Ist ein Gaming-Monitor besser als ein TV?

Das kommt ein bisschen darauf an, wie ihr das Gerät nutzen möchtet und ob ihr gerade eine guten Deal findet. Im Vergleich zu Monitoren müsst ihr bei Fernsehern meist auf Anschlüsse wie DisplayPort, USB-C samt PowerDelivery und DisplayPort Alt Mode und USB-Hub samt KVM-Switch verzichten. Auch die Bildwiederholrate steigt bei Fernsehern nicht in exorbitante Höhen wie 360 Hz und ihr seid auf das 16:9-Format festgelegt. Andererseits bekommt ihr gute OLED-TVs oft zu einem deutlich niedrigeren Preis als vergleichbare Gaming-Monitore, wenn euch die Bildqualität für Spiele der wichtigste Faktor von allen ist.
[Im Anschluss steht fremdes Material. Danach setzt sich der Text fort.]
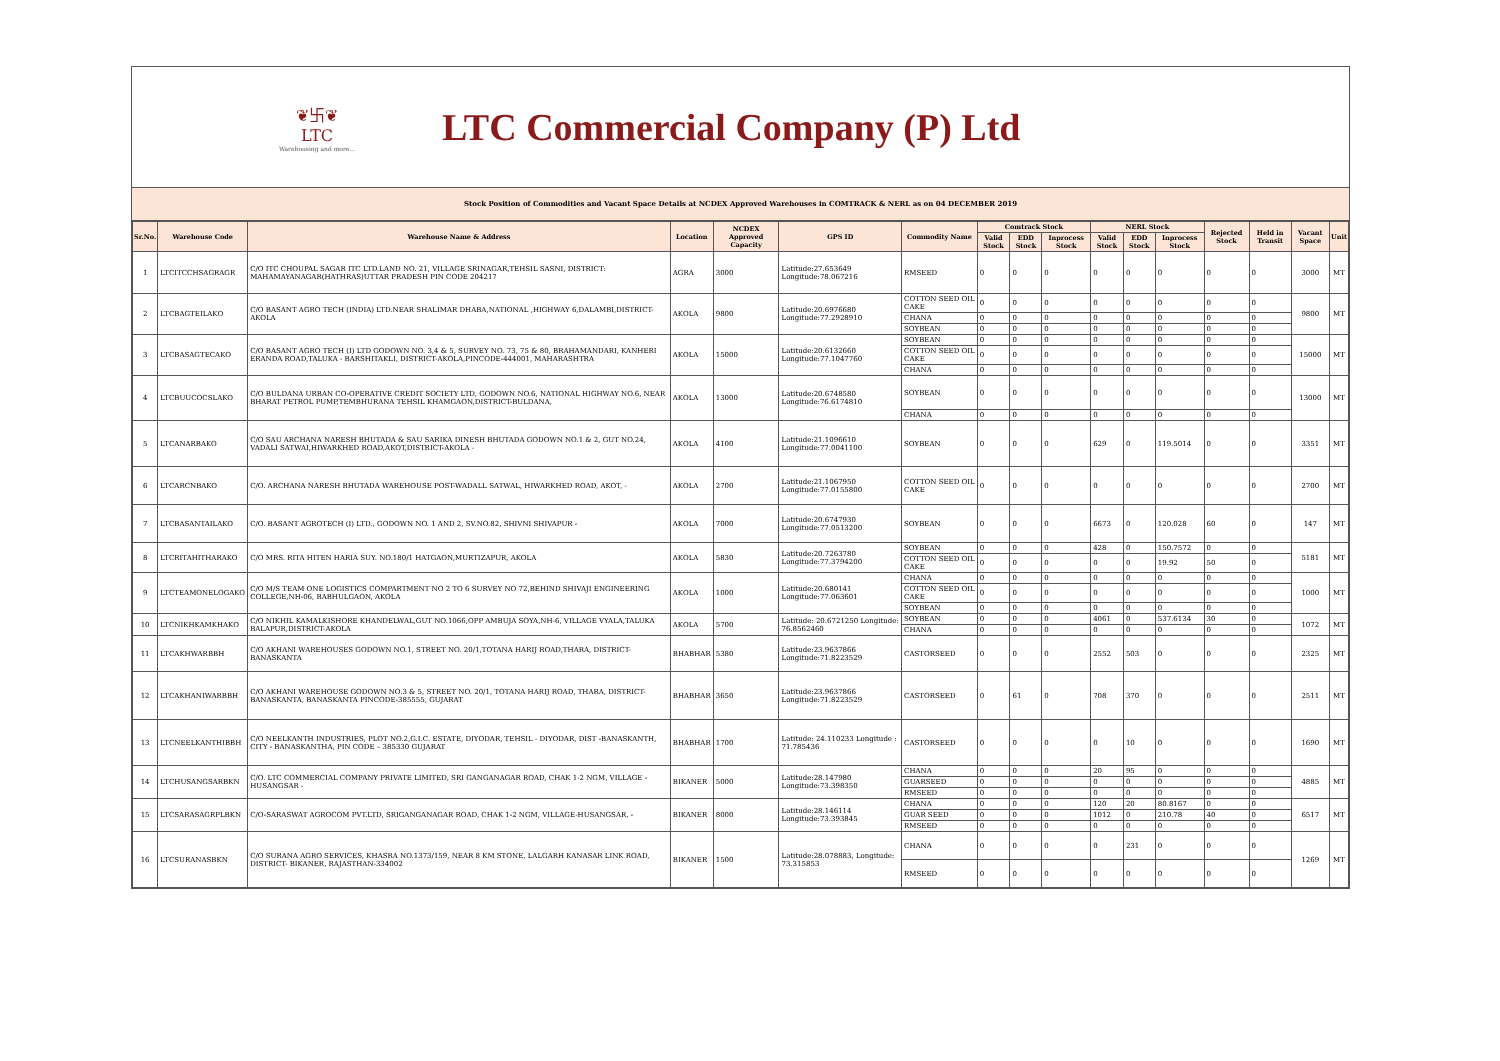❦卐❦
LTC
Warehousing and more...
LTC Commercial Company (P) Ltd
Stock Position of Commodities and Vacant Space Details at NCDEX Approved Warehouses in COMTRACK & NERL as on 04 DECEMBER 2019
| Sr.No. | Warehouse Code | Warehouse Name & Address | Location | NCDEX Approved Capacity | GPS ID | Commodity Name | Comtrack Stock | | | NERL Stock | | | Rejected Stock | Held in Transit | Vacant Space | Unit |
| --- | --- | --- | --- | --- | --- | --- | --- | --- | --- | --- | --- | --- | --- | --- | --- | --- |
| | | | | | | | Valid Stock | EDD Stock | Inprocess Stock | Valid Stock | EDD Stock | Inprocess Stock | | | | |
| 1 | LTCITCCHSAGRAGR | C/O ITC CHOUPAL SAGAR ITC LTD.LAND NO. 21, VILLAGE SRINAGAR,TEHSIL SASNI, DISTRICT: MAHAMAYANAGAR(HATHRAS)UTTAR PRADESH PIN CODE 204217 | AGRA | 3000 | Latitude:27.653649 Longitude:78.067216 | RMSEED | 0 | 0 | 0 | 0 | 0 | 0 | 0 | 0 | 3000 | MT |
| 2 | LTCBAGTEILAKO | C/O BASANT AGRO TECH (INDIA) LTD.NEAR SHALIMAR DHABA,NATIONAL ,HIGHWAY 6,DALAMBI,DISTRICT-AKOLA | AKOLA | 9800 | Latitude:20.6976680 Longitude:77.2928910 | COTTON SEED OIL CAKE | 0 | 0 | 0 | 0 | 0 | 0 | 0 | 0 | 9800 | MT |
| | | | | | | CHANA | 0 | 0 | 0 | 0 | 0 | 0 | 0 | 0 | | |
| | | | | | | SOYBEAN | 0 | 0 | 0 | 0 | 0 | 0 | 0 | 0 | | |
| 3 | LTCBASAGTECAKO | C/O BASANT AGRO TECH (I) LTD GODOWN NO. 3,4 & 5, SURVEY NO. 73, 75 & 80, BRAHAMANDARI, KANHERI ERANDA ROAD,TALUKA - BARSHITAKLI, DISTRICT-AKOLA,PINCODE-444001, MAHARASHTRA | AKOLA | 15000 | Latitude:20.6132660 Longitude:77.1047760 | SOYBEAN | 0 | 0 | 0 | 0 | 0 | 0 | 0 | 0 | 15000 | MT |
| | | | | | | COTTON SEED OIL CAKE | 0 | 0 | 0 | 0 | 0 | 0 | 0 | 0 | | |
| | | | | | | CHANA | 0 | 0 | 0 | 0 | 0 | 0 | 0 | 0 | | |
| 4 | LTCBUUCOCSLAKO | C/O BULDANA URBAN CO-OPERATIVE CREDIT SOCIETY LTD, GODOWN NO.6, NATIONAL HIGHWAY NO.6, NEAR BHARAT PETROL PUMP,TEMBHURANA TEHSIL KHAMGAON,DISTRICT-BULDANA, | AKOLA | 13000 | Latitude:20.6748580 Longitude:76.6174810 | SOYBEAN | 0 | 0 | 0 | 0 | 0 | 0 | 0 | 0 | 13000 | MT |
| | | | | | | CHANA | 0 | 0 | 0 | 0 | 0 | 0 | 0 | 0 | | |
| 5 | LTCANARBAKO | C/O SAU ARCHANA NARESH BHUTADA & SAU SARIKA DINESH BHUTADA GODOWN NO.1 & 2, GUT NO.24, VADALI SATWAI,HIWARKHED ROAD,AKOT,DISTRICT-AKOLA - | AKOLA | 4100 | Latitude:21.1096610 Longitude:77.0041100 | SOYBEAN | 0 | 0 | 0 | 629 | 0 | 119.5014 | 0 | 0 | 3351 | MT |
| 6 | LTCARCNBAKO | C/O. ARCHANA NARESH BHUTADA WAREHOUSE POST-WADALL SATWAL, HIWARKHED ROAD, AKOT, - | AKOLA | 2700 | Latitude:21.1067950 Longitude:77.0155800 | COTTON SEED OIL CAKE | 0 | 0 | 0 | 0 | 0 | 0 | 0 | 0 | 2700 | MT |
| 7 | LTCBASANTAILAKO | C/O. BASANT AGROTECH (I) LTD., GODOWN NO. 1 AND 2, SV.NO.82, SHIVNI SHIVAPUR - | AKOLA | 7000 | Latitude:20.6747930 Longitude:77.0513200 | SOYBEAN | 0 | 0 | 0 | 6673 | 0 | 120.028 | 60 | 0 | 147 | MT |
| 8 | LTCRITAHITHARAKO | C/O MRS. RITA HITEN HARIA SUY. NO.180/1 HATGAON,MURTIZAPUR, AKOLA | AKOLA | 5830 | Latitude:20.7263780 Longitude:77.3794200 | SOYBEAN | 0 | 0 | 0 | 428 | 0 | 150.7572 | 0 | 0 | 5181 | MT |
| | | | | | | COTTON SEED OIL CAKE | 0 | 0 | 0 | 0 | 0 | 19.92 | 50 | 0 | | |
| 9 | LTCTEAMONELOGAKO | C/O M/S TEAM ONE LOGISTICS COMPARTMENT NO 2 TO 6 SURVEY NO 72,BEHIND SHIVAJI ENGINEERING COLLEGE,NH-06, BABHULGAON, AKOLA | AKOLA | 1000 | Latitude:20.680141 Longitude:77.063601 | CHANA | 0 | 0 | 0 | 0 | 0 | 0 | 0 | 0 | 1000 | MT |
| | | | | | | COTTON SEED OIL CAKE | 0 | 0 | 0 | 0 | 0 | 0 | 0 | 0 | | |
| | | | | | | SOYBEAN | 0 | 0 | 0 | 0 | 0 | 0 | 0 | 0 | | |
| 10 | LTCNIKHKAMKHAKO | C/O NIKHIL KAMALKISHORE KHANDELWAL,GUT NO.1066,OPP AMBUJA SOYA,NH-6, VILLAGE VYALA,TALUKA BALAPUR,DISTRICT-AKOLA | AKOLA | 5700 | Latitude: 20.6721250 Longitude: 76.8562460 | SOYBEAN | 0 | 0 | 0 | 4061 | 0 | 537.6134 | 30 | 0 | 1072 | MT |
| | | | | | | CHANA | 0 | 0 | 0 | 0 | 0 | 0 | 0 | 0 | | |
| 11 | LTCAKHWARBBH | C/O AKHANI WAREHOUSES GODOWN NO.1, STREET NO. 20/1,TOTANA HARIJ ROAD,THARA, DISTRICT-BANASKANTA | BHABHAR | 5380 | Latitude:23.9637866 Longitude:71.8223529 | CASTORSEED | 0 | 0 | 0 | 2552 | 503 | 0 | 0 | 0 | 2325 | MT |
| 12 | LTCAKHANIWARBBH | C/O AKHANI WAREHOUSE GODOWN NO.3 & 5, STREET NO. 20/1, TOTANA HARIJ ROAD, THARA, DISTRICT-BANASKANTA, BANASKANTA PINCODE-385555, GUJARAT | BHABHAR | 3650 | Latitude:23.9637866 Longitude:71.8223529 | CASTORSEED | 0 | 61 | 0 | 708 | 370 | 0 | 0 | 0 | 2511 | MT |
| 13 | LTCNEELKANTHIBBH | C/O NEELKANTH INDUSTRIES, PLOT NO.2,G.I.C. ESTATE, DIYODAR, TEHSIL - DIYODAR, DIST -BANASKANTH, CITY - BANASKANTHA, PIN CODE – 385330 GUJARAT | BHABHAR | 1700 | Latitude: 24.110233 Longitude : 71.785436 | CASTORSEED | 0 | 0 | 0 | 0 | 10 | 0 | 0 | 0 | 1690 | MT |
| 14 | LTCHUSANGSARBKN | C/O. LTC COMMERCIAL COMPANY PRIVATE LIMITED, SRI GANGANAGAR ROAD, CHAK 1-2 NGM, VILLAGE - HUSANGSAR - | BIKANER | 5000 | Latitude:28.147980 Longitude:73.398350 | CHANA | 0 | 0 | 0 | 20 | 95 | 0 | 0 | 0 | 4885 | MT |
| | | | | | | GUARSEED | 0 | 0 | 0 | 0 | 0 | 0 | 0 | 0 | | |
| | | | | | | RMSEED | 0 | 0 | 0 | 0 | 0 | 0 | 0 | 0 | | |
| 15 | LTCSARASAGRPLBKN | C/O-SARASWAT AGROCOM PVT.LTD, SRIGANGANAGAR ROAD, CHAK 1-2 NGM, VILLAGE-HUSANGSAR, - | BIKANER | 8000 | Latitude:28.146114 Longitude:73.393845 | CHANA | 0 | 0 | 0 | 120 | 20 | 80.8167 | 0 | 0 | 6517 | MT |
| | | | | | | GUAR SEED | 0 | 0 | 0 | 1012 | 0 | 210.78 | 40 | 0 | | |
| | | | | | | RMSEED | 0 | 0 | 0 | 0 | 0 | 0 | 0 | 0 | | |
| 16 | LTCSURANASBKN | C/O SURANA AGRO SERVICES, KHASRA NO.1373/159, NEAR 8 KM STONE, LALGARH KANASAR LINK ROAD, DISTRICT- BIKANER, RAJASTHAN-334002 | BIKANER | 1500 | Latitude:28.078883, Longitude: 73.315853 | CHANA | 0 | 0 | 0 | 0 | 231 | 0 | 0 | 0 | 1269 | MT |
| | | | | | | RMSEED | 0 | 0 | 0 | 0 | 0 | 0 | 0 | 0 | | |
Mit der Frage "Fernseher vs. Monitor" hat sich auch schon Tech-Redakteur Maxe Schwind auseinandergesetzt:

Wie teuer ist ein guter Gaming-Monitor?

Gute Gaming-Monitore gibt es schon für um die 150 Euro, wie zum Beispiel den ViewSonic VX2418C. In der Regel handelt sich dabei aber nur um Full-HD-Monitore mit Bildschirmdiagonalen bis zu 27 Zoll. Der Vorteil ist jedoch, dass für hohe Framerates keine High-End-Grafikkarte erforderlich ist. Für Top-FHD-Monitore mit 360 Hz kann man bis zu 500 Euro ausgeben. Zu diesem Preis bekommt man aber auch schon gute QHD-Bildschirme mit IPS-Display.

Für ein OLED-Panel mit 2.560 x 1.440 Pixeln muss man mit 900 Euro rechnen. Ordentliche 4K-Monitore zum Zocken kosten heute nicht mehr die Welt und sind ebenfalls bereits ab 500 Euro zu haben. Allerdings muss man hierfür entsprechende GPU-Leistung einberechnen, um die hohe Bildwiederholraten überhaupt nutzen zu können. Für UHD-Bildschirme mit OLED sollte man 1.000 Euro und je nach Ausstattung mitunter auch deutlich mehr einplanen.

Wie viel Zoll sollte ein Gaming-Monitor haben?

Das kommt zum einen darauf an, wie viel Platz ihr zur Verfügung habt. Für die meisten Schreibtische und Gaming-Desks sind Monitore mit 24 - 27 Zoll geeignet. Vor allem dann, wenn ihr zwei Bildschirme nebeneinander stellen möchtet. Ab einer Größe von 32 Zoll kann es auf manchen Schreibtischen schon eng werden und auch Ultrawide-Bildschirme benötigen einiges an Platz.

Unter Umständen bietet sich hier aber auch einfach ein größerer Schreibtisch an, denn diese sind in Sachen Anschaffungen oft noch der kleinere Kostenwert. Inzwischen werden sogar Gaming-Desks produziert, die für zwei Spielende vorgesehen sind:

Im Gegenzug habt ihr aber natürlich einen größeren virtuellen Desktop. Wichtig ist allerdings auch, welche Auflösung für euch infrage kommt. Darauf gehen wir im Abschnitt zur passenden Auflösung ein.